3D-gedruckte Architekturen aus organischen und lokalen Materialien

Der 3D-Druck mit Beton und Stahl sorgt für 22 % der gesamten globalen Emissionen. Nof Nathansohn, eine Forscherin und Architektin, die am Projekt beteiligt war, erklärt, dass eine Architektur entstehen sollte, die aus vollständig organischen und lokalen Materialien besteht, die nicht benötigt werden, um Materialien vom anderen Ende der Welt zu transportieren. Die vorhandene Technologie erlaubte es jedoch nicht, mit solchen organischen Materialien zu bauen.

Architekten und Designer sind meist auf die Maschinen beschränkt, die es bisher gibt.
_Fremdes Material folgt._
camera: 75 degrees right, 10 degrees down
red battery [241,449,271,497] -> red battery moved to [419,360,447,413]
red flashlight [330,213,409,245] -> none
Es ist möglich, Ziegel aus Agavenbrei zu formen oder Wände aus verdichteten natürlichen Materialien wie Erde oder Kreide. Wenn es jedoch um komplexe geometrische Formen wie gekrümmte Wände geht, sind diese Methoden ziemlich einschränkend. Sie sind arbeitsintensiv und setzen häufig Konstruktionsfähigkeiten voraus.
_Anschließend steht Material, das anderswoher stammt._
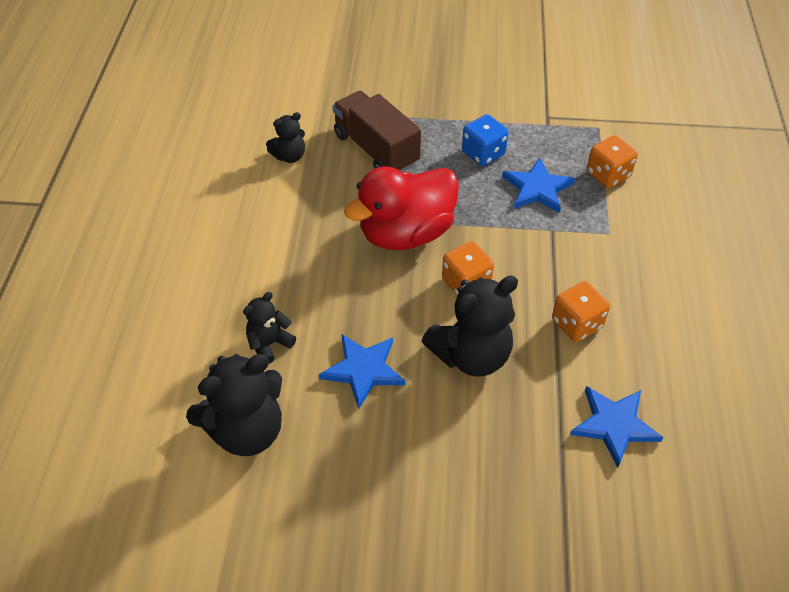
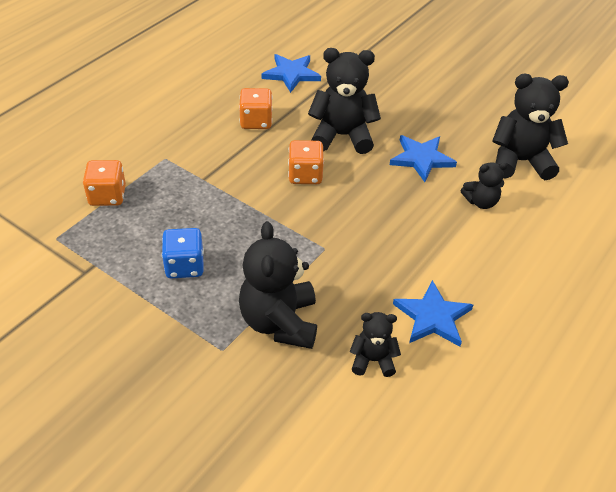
camera: 150 degrees left, 5 degrees down
brown truck [333,91,421,172] -> black teddy bear [239,221,317,349]
red duck [344,166,459,250] -> none
blue star [502,157,575,213] -> blue star moved to [393,280,473,347]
Radieschen von der Häuserwand pflücken

Die Projektbeteiligten beschlossen deshalb, einen vorhandenen 3D-Drucker so zu verändern, dass sie ihn mit einer benutzerdefinierten Pumpe und Düse kombinieren konnten, die das organische Material aufnehmen können. Das Material ist flüssiger als Beton und mit den Samen strukturierter. Sie testeten Weizen, denn dieser wächst schnell, und ergänzten lokale Flora und Gemüse.
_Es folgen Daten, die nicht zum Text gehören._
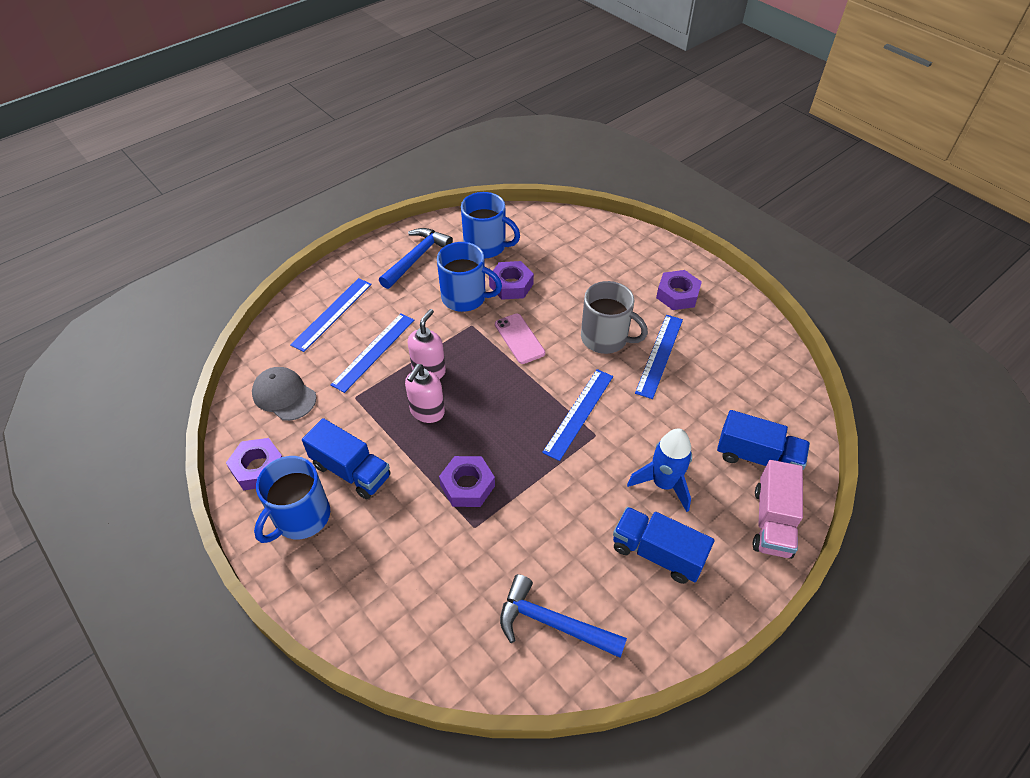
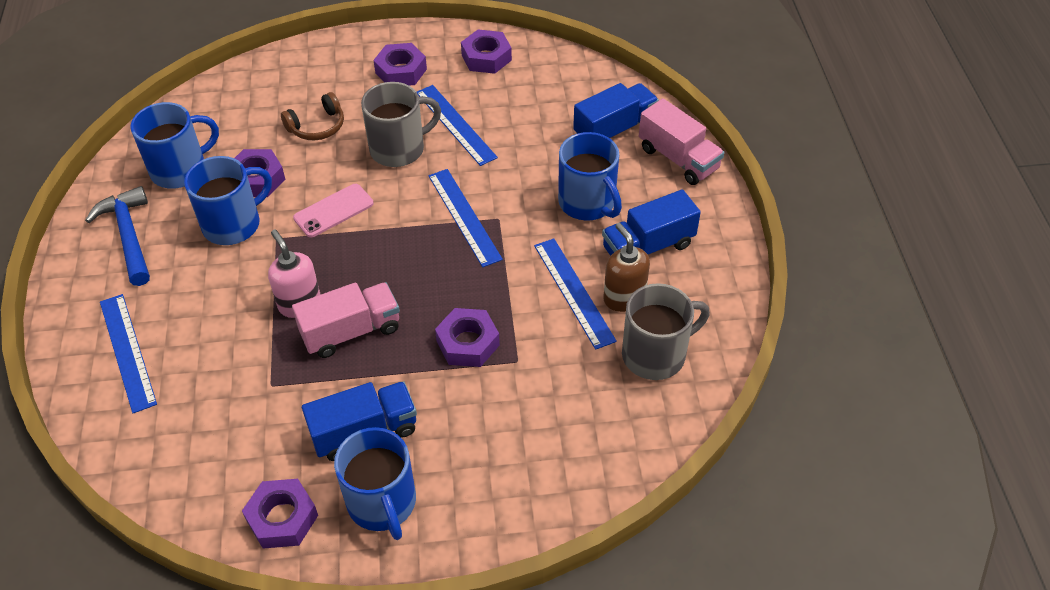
camera: 55 degrees left, 0 degrees up
grey cap [252,367,316,421] -> none
blue ruler [330,313,414,393] -> blue ruler moved to [534,238,617,350]
pink soap dispenser [405,364,445,423] -> pink truck [292,282,400,358]
pink phone [495,313,545,364] -> pink phone turned 45 degrees counterclockwise [293,184,373,237]
blue hammer [500,574,627,658] -> grey mug [622,283,710,380]
blue rocket [627,428,692,512] -> blue mug [558,132,622,221]
none -> brown headphones [281,92,344,140]
none -> purple nut [461,30,512,74]
none -> brown soap dispenser [603,223,650,312]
Es ist eine reizvolle Vorstellung, Radieschen einfach von den Häuserwänden pflücken zu können. Dem Team war es aber wichtiger, durch Erde den Beton und durch Wurzeln den Bewehrungsstahl zu ersetzen. Nathansohn erklärte, dass es viel mathematische Arbeit an den Fraktalen von Pflanzen und Bäumen gibt. Die Geometrie der Wände und die Integration der Art, wie verschiedene Pflanzen in den Designprozess wachsen, kann das Material stärker und effizienter machen. Sie müssen außerdem herausfinden, wie hoch sie die Mauern bauen können, bevor diese in sich zusammenfallen. Das höchste Bauwerk beim Designfestival war eine 1,5 Meter hohe Säule. Nathansohn geht davon aus, dass sie im nächsten Jahr einen richtigen Pavillon bauen werden.